» **Provided text**:
-*-*-

In the case of soil moisture anomalies, the distributions of values within a year can vary, e.g., due to distinct seasonal hydrological regimes, or due to differences in data coverage (i.e. a different distribution for values in summer than for those in winter). This can affect the computed climatology and therefore the derived anomalies. By taking into account the standard deviation of samples used to compute the climatologies, we can normalize the anomalies and reduce intra-annual biases.

$\Large Z_{k,i} = \frac{SM_{k,i} - \overline{SM_i}}{\sigma_{i}}$

The default values in the example are taken from literature.

**Try:**

* **Compare the Z-score time series to the anomaly time series above.**
* **Change the threshold values for the quantile-based discretization function find a meaningful classification for the time series you have chosen above.**
* **Extract a time series in areas where data coverage varies strongly within a year and compare the output.**


In [16]:
df = anomaly_ts.copy()

@widgets.interact(
moderate=widgets.FloatSlider(value=1, min=0, max=10, step=0.25, description='Moderate Drought $[\sigma]$', style={'description_width': 'initial'},),
extreme=widgets.FloatSlider(value=2, min=0, max=10, step=0.25, description='Extreme Drought $[\sigma]$', style={'description_width': 'initial'},),
continuous_update=False)

-*-*-

» **Source material**:
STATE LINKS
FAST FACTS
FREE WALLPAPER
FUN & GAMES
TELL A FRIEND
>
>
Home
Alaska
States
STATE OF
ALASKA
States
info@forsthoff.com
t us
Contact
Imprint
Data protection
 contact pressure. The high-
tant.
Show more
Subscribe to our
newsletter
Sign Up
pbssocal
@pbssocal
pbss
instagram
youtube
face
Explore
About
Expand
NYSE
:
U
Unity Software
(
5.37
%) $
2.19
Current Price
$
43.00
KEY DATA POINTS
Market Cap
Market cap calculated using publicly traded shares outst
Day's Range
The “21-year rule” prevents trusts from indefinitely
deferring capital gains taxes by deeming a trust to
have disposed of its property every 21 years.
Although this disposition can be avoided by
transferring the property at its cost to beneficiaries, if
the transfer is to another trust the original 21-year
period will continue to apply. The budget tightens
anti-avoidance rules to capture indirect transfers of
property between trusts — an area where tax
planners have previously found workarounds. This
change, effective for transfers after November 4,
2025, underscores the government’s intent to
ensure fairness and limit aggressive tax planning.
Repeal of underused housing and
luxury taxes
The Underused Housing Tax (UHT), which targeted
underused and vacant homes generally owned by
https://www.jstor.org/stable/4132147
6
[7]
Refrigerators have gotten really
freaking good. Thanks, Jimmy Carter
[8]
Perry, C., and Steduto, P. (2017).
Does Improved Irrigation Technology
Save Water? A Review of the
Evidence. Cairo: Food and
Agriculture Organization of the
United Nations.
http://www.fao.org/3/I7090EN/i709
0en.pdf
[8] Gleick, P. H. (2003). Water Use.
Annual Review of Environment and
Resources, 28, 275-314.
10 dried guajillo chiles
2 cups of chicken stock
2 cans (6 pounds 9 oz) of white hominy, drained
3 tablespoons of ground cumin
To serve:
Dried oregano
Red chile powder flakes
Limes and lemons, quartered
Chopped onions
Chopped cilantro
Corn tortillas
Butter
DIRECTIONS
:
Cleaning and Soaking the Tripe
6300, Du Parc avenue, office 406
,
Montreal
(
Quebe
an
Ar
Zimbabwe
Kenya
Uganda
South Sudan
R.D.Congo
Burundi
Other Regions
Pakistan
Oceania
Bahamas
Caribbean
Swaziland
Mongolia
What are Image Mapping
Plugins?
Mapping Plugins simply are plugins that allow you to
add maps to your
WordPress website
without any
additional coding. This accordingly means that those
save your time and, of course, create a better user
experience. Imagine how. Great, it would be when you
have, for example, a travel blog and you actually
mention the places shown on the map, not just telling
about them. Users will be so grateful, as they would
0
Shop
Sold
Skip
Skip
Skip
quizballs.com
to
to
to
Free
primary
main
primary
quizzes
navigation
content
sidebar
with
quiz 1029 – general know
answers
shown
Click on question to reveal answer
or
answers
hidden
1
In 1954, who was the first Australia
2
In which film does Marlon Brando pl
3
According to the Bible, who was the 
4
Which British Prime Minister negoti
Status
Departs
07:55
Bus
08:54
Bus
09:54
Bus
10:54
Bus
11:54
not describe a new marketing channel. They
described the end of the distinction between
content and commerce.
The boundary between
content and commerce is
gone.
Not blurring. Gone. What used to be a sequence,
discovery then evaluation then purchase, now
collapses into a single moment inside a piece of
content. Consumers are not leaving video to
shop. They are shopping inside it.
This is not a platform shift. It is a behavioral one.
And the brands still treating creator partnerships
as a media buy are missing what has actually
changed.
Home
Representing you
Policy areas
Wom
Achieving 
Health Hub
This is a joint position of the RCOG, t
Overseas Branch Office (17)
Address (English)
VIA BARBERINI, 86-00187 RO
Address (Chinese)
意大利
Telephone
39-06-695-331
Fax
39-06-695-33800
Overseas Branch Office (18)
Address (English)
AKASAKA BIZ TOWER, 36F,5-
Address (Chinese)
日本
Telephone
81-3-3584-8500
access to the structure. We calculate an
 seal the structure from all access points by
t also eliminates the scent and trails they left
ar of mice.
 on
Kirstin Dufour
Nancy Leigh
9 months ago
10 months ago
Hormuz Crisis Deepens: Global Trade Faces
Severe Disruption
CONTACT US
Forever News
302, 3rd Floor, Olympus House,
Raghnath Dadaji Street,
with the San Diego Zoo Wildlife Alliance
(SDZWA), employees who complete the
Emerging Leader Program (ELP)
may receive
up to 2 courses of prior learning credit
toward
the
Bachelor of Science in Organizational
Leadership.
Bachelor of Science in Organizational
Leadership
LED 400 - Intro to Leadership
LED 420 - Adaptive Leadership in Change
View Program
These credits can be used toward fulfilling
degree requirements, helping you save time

-*-*-

» **Exercise tasks**:
1. Swap "Current Price" for "Last Price" in the entries, from their first line through the line containing "2025, underscores the government’s intent to", both included. Reproduce only those lines, with nothing else changed.
2. Extend the soil moisture anomaly text, picking up right after its last line.
The entries have no connection to the soil moisture text.

» **Task responses**:
1.
STATE LINKS
FAST FACTS
FREE WALLPAPER
FUN & GAMES
TELL A FRIEND
>
>
Home
Alaska
States
STATE OF
ALASKA
States
info@forsthoff.com
t us
Contact
Imprint
Data protection
 contact pressure. The high-
tant.
Show more
Subscribe to our
newsletter
Sign Up
pbssocal
@pbssocal
pbss
instagram
youtube
face
Explore
About
Expand
NYSE
:
U
Unity Software
(
5.37
%) $
2.19
Last Price
$
43.00
KEY DATA POINTS
Market Cap
Market cap calculated using publicly traded shares outst
Day's Range
The “21-year rule” prevents trusts from indefinitely
deferring capital gains taxes by deeming a trust to
have disposed of its property every 21 years.
Although this disposition can be avoided by
transferring the property at its cost to beneficiaries, if
the transfer is to another trust the original 21-year
period will continue to apply. The budget tightens
anti-avoidance rules to capture indirect transfers of
property between trusts — an area where tax
planners have previously found workarounds. This
change, effective for transfers after November 4,
2025, underscores the government’s intent to

2.
def plot(moderate, extreme):
    df.loc[:, 'zscore'] = (df['soil_moisture'] - df['climatology']) / df['climatology_std']
    bins = [df['zscore'].min(), -extreme, -moderate, 0]

    fig, ax = plt.subplots(1,1, figsize=(15, 5))
    ax_anom = ax.twinx()
    ax.axhline(0, color='k', linestyle='--')
    ax.axhspan(bins[1], bins[2], color='#fc9272', alpha=0.5, label='moderate')
    ax.axhspan(bins[0], bins[1], color='#de2d26', alpha=0.5, label='extreme')
    df['zscore'].plot(marker='o', color='black', ax=ax, ylabel='z score [-]', 
                      title=f"Soil Moisture Z-Score drought classification (Lon: {extracted_ts['lon']}°, Lat: {extracted_ts['lat']}°)")
    ax_anom.plot(df['anomaly'].index, df['anomaly'], color='blue', linewidth=1, label="anomaly")
    ax_anom.set_ylabel('SM Anomaly [m³/m³]')
    
    ax.legend(loc="upper left")
    ax_anom.legend(loc="upper right")

interactive(children=(FloatSlider(value=1.0, description='Moderate Drought $[\\sigma]$', max=10.0, step=0.25, …

## SMASI

One index that was shown in the lecture is the Standardised Vegetation Optical Depth Index [(Moesinger et al., 2022)](https://doi.org/10.5194/bg-19-5107-2022).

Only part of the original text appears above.